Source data
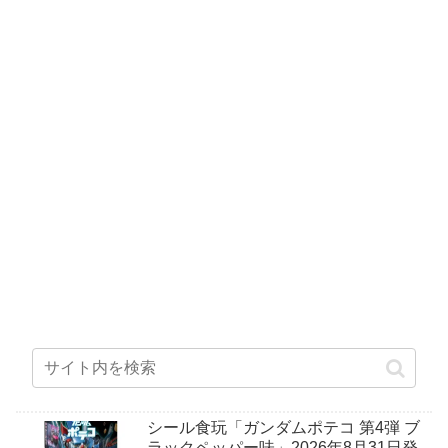
シール食玩「ガンダムポテコ 第4弾 ブ
ラックペッパー味」2026年8月31日発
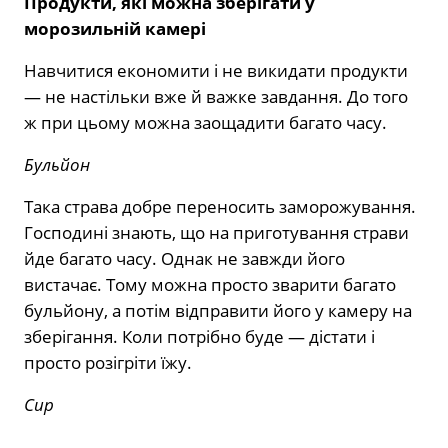
Продукти, які можна зберігати у
морозильній камері
Навчитися економити і не викидати продукти
— не настільки вже й важке завдання. До того
ж при цьому можна заощадити багато часу.
Бульйон
Така страва добре переносить заморожування.
Господині знають, що на приготування страви
йде багато часу. Однак не завжди його
вистачає. Тому можна просто зварити багато
бульйону, а потім відправити його у камеру на
зберігання. Коли потрібно буде — дістати і
просто розігріти їжу.
Сир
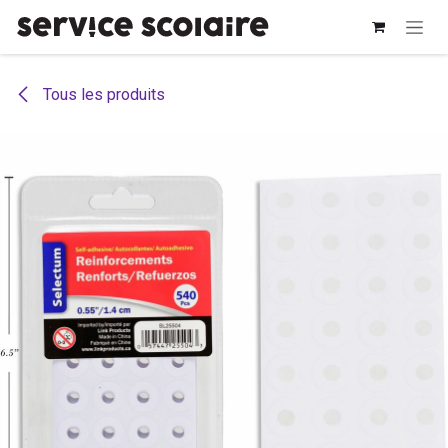
Se rendre au contenu
Tous les produits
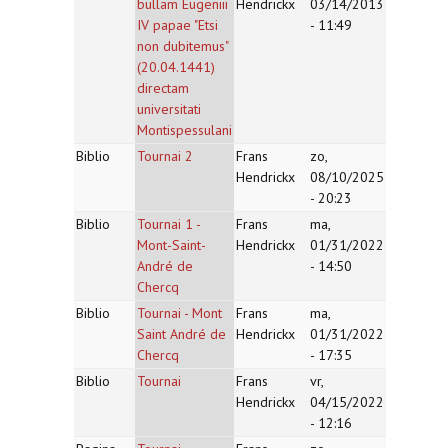
bullam Eugeniii
Hendrickx
03/14/2013
IV papae "Etsi
- 11:49
non dubitemus"
(20.04.1441)
directam
universitati
Montispessulani
Biblio
Tournai 2
Frans
zo,
Hendrickx
08/10/2025
- 20:23
Biblio
Tournai 1 -
Frans
ma,
Mont-Saint-
Hendrickx
01/31/2022
André de
- 14:50
Chercq
Biblio
Tournai - Mont
Frans
ma,
Saint André de
Hendrickx
01/31/2022
Chercq
- 17:35
Biblio
Tournai
Frans
vr,
Hendrickx
04/15/2022
- 12:16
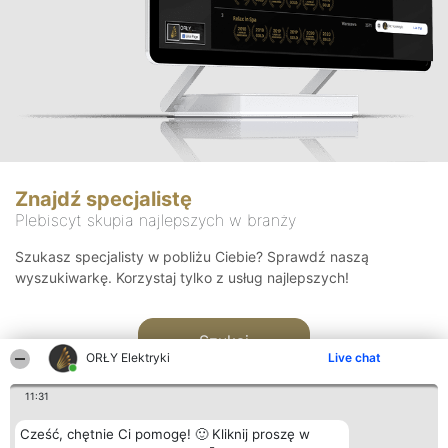
Znajdź specjalistę
Plebiscyt skupia najlepszych w branży
Szukasz specjalisty w pobliżu Ciebie? Sprawdź naszą
wyszukiwarkę. Korzystaj tylko z usług najlepszych!
Szukaj
ORŁY Elektryki
Live chat
11:31
Cześć, chętnie Ci pomogę! 🙂 Kliknij proszę w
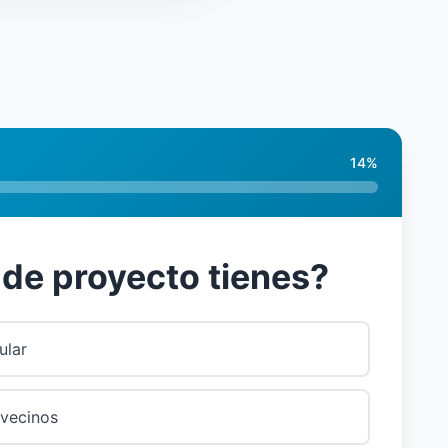
14
%
 de proyecto tienes?
ular
vecinos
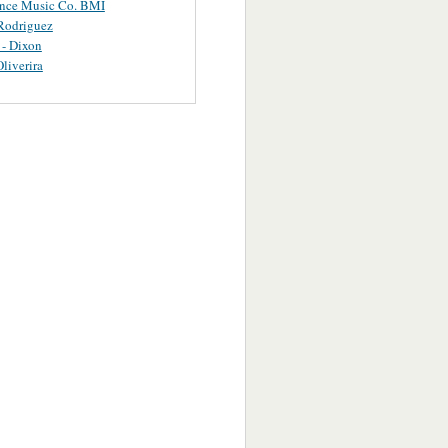
ance Music Co. BMI
Rodriguez
 - Dixon
Oliverira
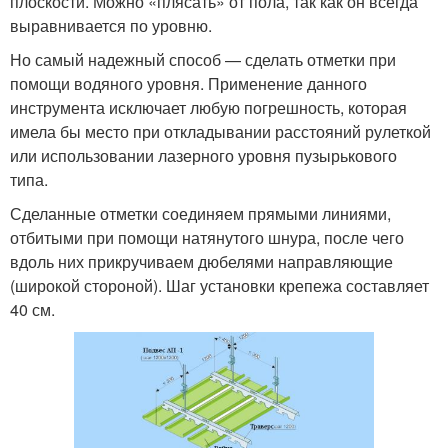
плоскости. Можно «плясать» от пола, так как он всегда
выравнивается по уровню.
Но самый надежный способ — сделать отметки при
помощи водяного уровня. Применение данного
инструмента исключает любую погрешность, которая
имела бы место при откладывании расстояний рулеткой
или использовании лазерного уровня пузырькового
типа.
Сделанные отметки соединяем прямыми линиями,
отбитыми при помощи натянутого шнура, после чего
вдоль них прикручиваем дюбелями направляющие
(широкой стороной). Шаг установки крепежа составляет
40 см.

> [Directive]: Reproduce the text of every record above line for line without any change, leaving the pictures out of your answer.

> [Worked solution]:
シール食玩「ガンダムポテコ 第4弾 ブ
ラックペッパー味」2026年8月31日発
Продукти, які можна зберігати у
морозильній камері
Навчитися економити і не викидати продукти
— не настільки вже й важке завдання. До того
ж при цьому можна заощадити багато часу.
Бульйон
Така страва добре переносить заморожування.
Господині знають, що на приготування страви
йде багато часу. Однак не завжди його
вистачає. Тому можна просто зварити багато
бульйону, а потім відправити його у камеру на
зберігання. Коли потрібно буде — дістати і
просто розігріти їжу.
Сир
Se rendre au contenu
Tous les produits
bullam Eugeniii
Hendrickx
03/14/2013
IV papae "Etsi
- 11:49
non dubitemus"
(20.04.1441)
directam
universitati
Montispessulani
Biblio
Tournai 2
Frans
zo,
Hendrickx
08/10/2025
- 20:23
Biblio
Tournai 1 -
Frans
ma,
Mont-Saint-
Hendrickx
01/31/2022
André de
- 14:50
Chercq
Biblio
Tournai - Mont
Frans
ma,
Saint André de
Hendrickx
01/31/2022
Chercq
- 17:35
Biblio
Tournai
Frans
vr,
Hendrickx
04/15/2022
- 12:16
Znajdź specjalistę
Plebiscyt skupia najlepszych w branży
Szukasz specjalisty w pobliżu Ciebie? Sprawdź naszą
wyszukiwarkę. Korzystaj tylko z usług najlepszych!
Szukaj
ORŁY Elektryki
Live chat
11:31
Cześć, chętnie Ci pomogę! 🙂 Kliknij proszę w
14
%
 de proyecto tienes?
ular
vecinos
ance Music Co. BMI
Rodriguez
 - Dixon
Oliverira
плоскости. Можно «плясать» от пола, так как он всегда
выравнивается по уровню.
Но самый надежный способ — сделать отметки при
помощи водяного уровня. Применение данного
инструмента исключает любую погрешность, которая
имела бы место при откладывании расстояний рулеткой
или использовании лазерного уровня пузырькового
типа.
Сделанные отметки соединяем прямыми линиями,
отбитыми при помощи натянутого шнура, после чего
вдоль них прикручиваем дюбелями направляющие
(широкой стороной). Шаг установки крепежа составляет
40 см.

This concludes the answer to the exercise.